In BLOOM: Creativity and Affinity in Artificial Lyrics and Art
This work addresses the challenge of evaluating creative outputs from large language models for artists and researchers, though it is incremental in combining existing models for lyric and art generation.
The study applied the BLOOM-176B model to generate Chinese song lyrics, finding that human reviewers rated some machine-generated lyrics as more creative than real ones, while highlighting limitations in computational metrics like MAUVE for evaluating creativity.

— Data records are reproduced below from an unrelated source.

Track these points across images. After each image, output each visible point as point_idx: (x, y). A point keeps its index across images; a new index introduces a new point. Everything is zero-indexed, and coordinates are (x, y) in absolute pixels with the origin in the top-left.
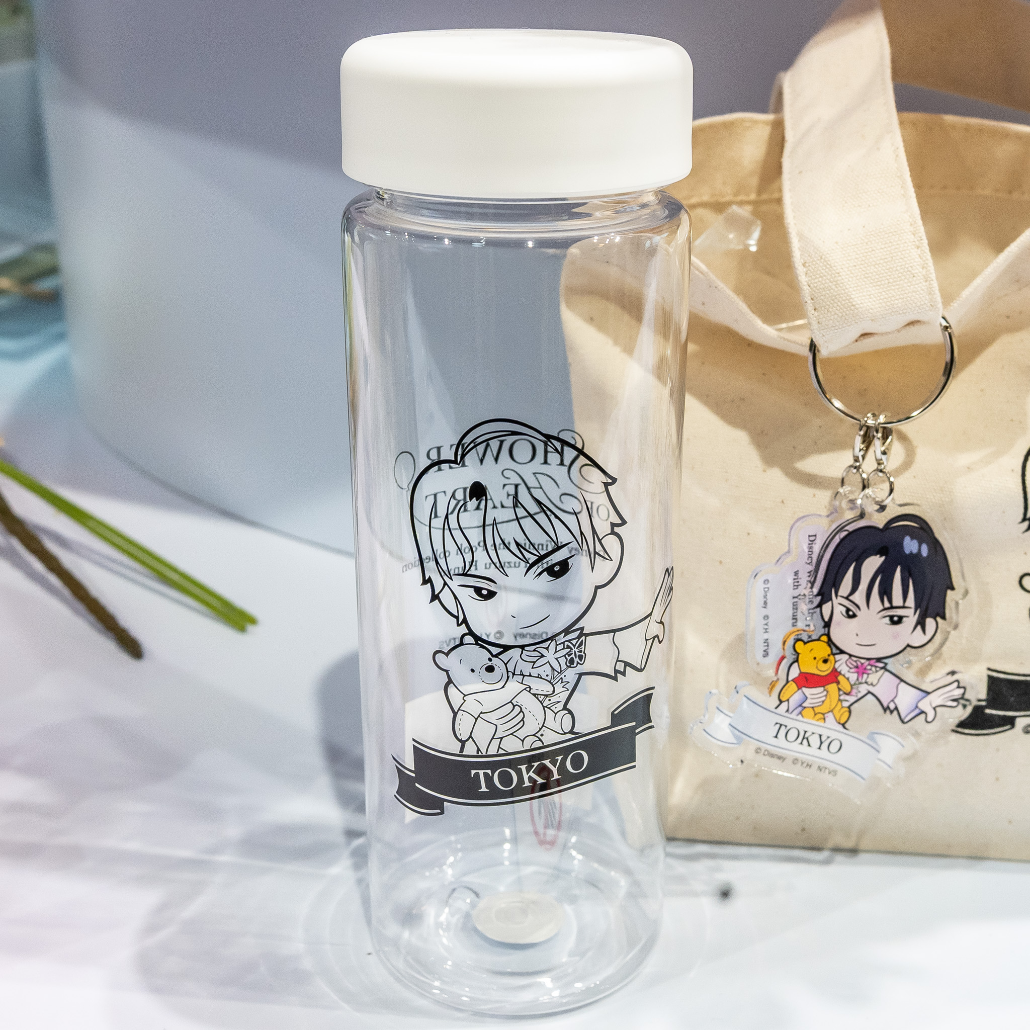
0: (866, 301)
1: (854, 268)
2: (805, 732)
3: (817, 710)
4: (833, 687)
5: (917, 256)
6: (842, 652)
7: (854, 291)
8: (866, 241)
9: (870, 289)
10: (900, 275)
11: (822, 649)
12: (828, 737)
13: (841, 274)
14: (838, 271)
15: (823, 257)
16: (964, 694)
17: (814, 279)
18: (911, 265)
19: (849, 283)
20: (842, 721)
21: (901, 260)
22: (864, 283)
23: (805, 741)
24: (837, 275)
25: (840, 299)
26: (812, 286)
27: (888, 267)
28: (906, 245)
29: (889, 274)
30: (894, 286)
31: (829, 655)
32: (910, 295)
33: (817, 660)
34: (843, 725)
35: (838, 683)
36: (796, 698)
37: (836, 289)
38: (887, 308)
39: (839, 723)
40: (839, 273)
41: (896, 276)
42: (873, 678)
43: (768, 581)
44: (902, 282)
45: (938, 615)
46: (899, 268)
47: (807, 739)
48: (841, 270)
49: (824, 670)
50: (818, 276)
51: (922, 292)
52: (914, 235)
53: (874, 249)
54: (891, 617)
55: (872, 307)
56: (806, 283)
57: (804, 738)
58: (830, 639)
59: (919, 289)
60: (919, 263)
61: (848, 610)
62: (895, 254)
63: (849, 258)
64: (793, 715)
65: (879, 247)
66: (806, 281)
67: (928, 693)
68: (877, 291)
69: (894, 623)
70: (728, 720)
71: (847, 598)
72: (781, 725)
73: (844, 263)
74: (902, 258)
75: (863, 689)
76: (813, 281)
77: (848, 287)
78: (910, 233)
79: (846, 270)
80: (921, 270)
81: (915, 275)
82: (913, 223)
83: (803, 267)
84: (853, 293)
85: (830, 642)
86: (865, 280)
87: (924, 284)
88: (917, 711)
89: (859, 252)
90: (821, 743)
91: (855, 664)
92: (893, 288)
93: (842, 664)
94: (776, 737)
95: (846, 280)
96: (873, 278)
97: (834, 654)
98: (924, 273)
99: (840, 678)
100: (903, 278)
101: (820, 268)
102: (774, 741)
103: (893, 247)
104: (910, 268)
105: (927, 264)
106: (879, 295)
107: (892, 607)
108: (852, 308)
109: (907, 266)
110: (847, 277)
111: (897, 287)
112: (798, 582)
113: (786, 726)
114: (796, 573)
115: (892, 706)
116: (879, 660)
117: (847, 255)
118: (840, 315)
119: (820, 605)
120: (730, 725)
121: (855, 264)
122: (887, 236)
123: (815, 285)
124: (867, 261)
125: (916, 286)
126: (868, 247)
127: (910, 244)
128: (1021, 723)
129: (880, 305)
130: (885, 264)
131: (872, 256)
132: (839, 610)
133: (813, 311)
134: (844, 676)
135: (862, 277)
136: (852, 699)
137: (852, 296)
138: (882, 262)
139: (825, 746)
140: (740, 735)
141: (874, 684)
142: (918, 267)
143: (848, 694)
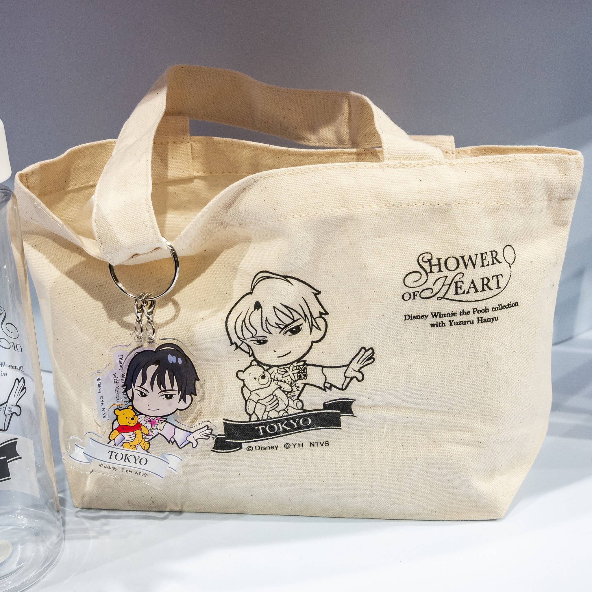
0: (124, 239)
1: (118, 223)
2: (126, 455)
3: (131, 444)
4: (138, 432)
5: (148, 216)
6: (141, 414)
7: (119, 234)
8: (125, 209)
9: (126, 233)
10: (140, 226)
11: (130, 413)
12: (139, 457)
13: (112, 226)
14: (110, 224)
15: (104, 217)
16: (212, 432)
17: (99, 229)
18: (145, 220)
19: (116, 230)
20: (146, 448)
21: (140, 218)
22: (123, 230)
23: (127, 459)
24: (110, 226)
25: (112, 239)
26: (99, 232)
27: (134, 222)
28: (142, 210)
29: (135, 225)
30: (137, 231)
31: (134, 416)
32: (145, 235)
33: (128, 418)
34: (147, 451)
35: (141, 430)
36: (119, 438)
37: (110, 234)
38: (135, 242)
39: (145, 450)
40: (111, 226)
41: (138, 226)
42: (160, 426)
43: (100, 379)
44: (141, 229)
45: (192, 393)
46: (139, 222)
47: (128, 458)
48: (112, 224)
49: (133, 423)
50: (101, 227)
51: (151, 234)
52: (147, 205)
53: (128, 213)
54: (166, 395)
55: (127, 242)
56: (96, 231)
57: (125, 458)
58: (133, 408)
59: (149, 232)
60: (149, 219)
61: (142, 393)
62: (137, 215)
63: (116, 218)
64: (119, 447)
65: (130, 212)
66: (96, 230)
67: (192, 433)
68: (129, 234)
69: (167, 398)
70: (83, 451)
71: (140, 387)
72: (112, 452)
73: (114, 220)
74: (140, 217)
75: (155, 432)
76: (99, 230)
77: (115, 232)
78: (145, 205)
79: (115, 224)
80: (150, 223)
81: (147, 225)
82: (147, 199)
83: (95, 223)
84: (118, 235)
85: (134, 409)
86: (124, 228)
87: (152, 230)
88: (187, 442)
89: (121, 215)
90: (136, 460)
91: (149, 420)
92: (137, 232)
93: (141, 419)
94: (110, 458)
95: (115, 229)
96: (128, 227)
97: (137, 415)
98: (151, 224)
99: (142, 427)
100: (141, 227)
101: (102, 223)
102: (109, 460)
103: (136, 212)
104: (144, 222)
105: (153, 220)
106: (131, 236)
107: (166, 390)
108: (118, 243)
109: (143, 221)
110: (115, 227)
111: (139, 232)
112: (116, 379)
113: (115, 453)
114: (115, 375)
115: (173, 440)
116: (162, 417)
117: (115, 216)
118: (113, 246)
119: (126, 391)
120: (84, 453)
121: (119, 221)
122: (134, 206)
123: (100, 231)
124: (124, 219)
125: (148, 231)
126: (125, 212)
127: (144, 210)
128: (245, 446)
129: (131, 241)
130: (133, 221)
131: (127, 216)
132: (137, 393)
133: (101, 245)
134: (144, 426)
135: (123, 227)
136: (150, 437)
137: (118, 237)
138: (131, 219)
139: (138, 461)
140: (90, 458)
141: (161, 429)
142: (148, 221)
143: (147, 435)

We apply a large multilingual language model (BLOOM-176B) in open-ended generation of Chinese song lyrics, and evaluate the resulting lyrics for coherence and creativity using human reviewers. We find that current computational metrics for evaluating large language model outputs (MAUVE) have limitations in evaluation of creative writing. We note that the human concept of creativity requires lyrics to be both comprehensible and distinctive -- and that humans assess certain types of machine-generated lyrics to score more highly than real lyrics by popular artists. Inspired by the inherently multimodal nature of album releases, we leverage a Chinese-language stable diffusion model to produce high-quality lyric-guided album art, demonstrating a creative approach for an artist seeking inspiration for an album or single. Finally, we introduce the MojimLyrics dataset, a Chinese-language dataset of popular song lyrics for future research.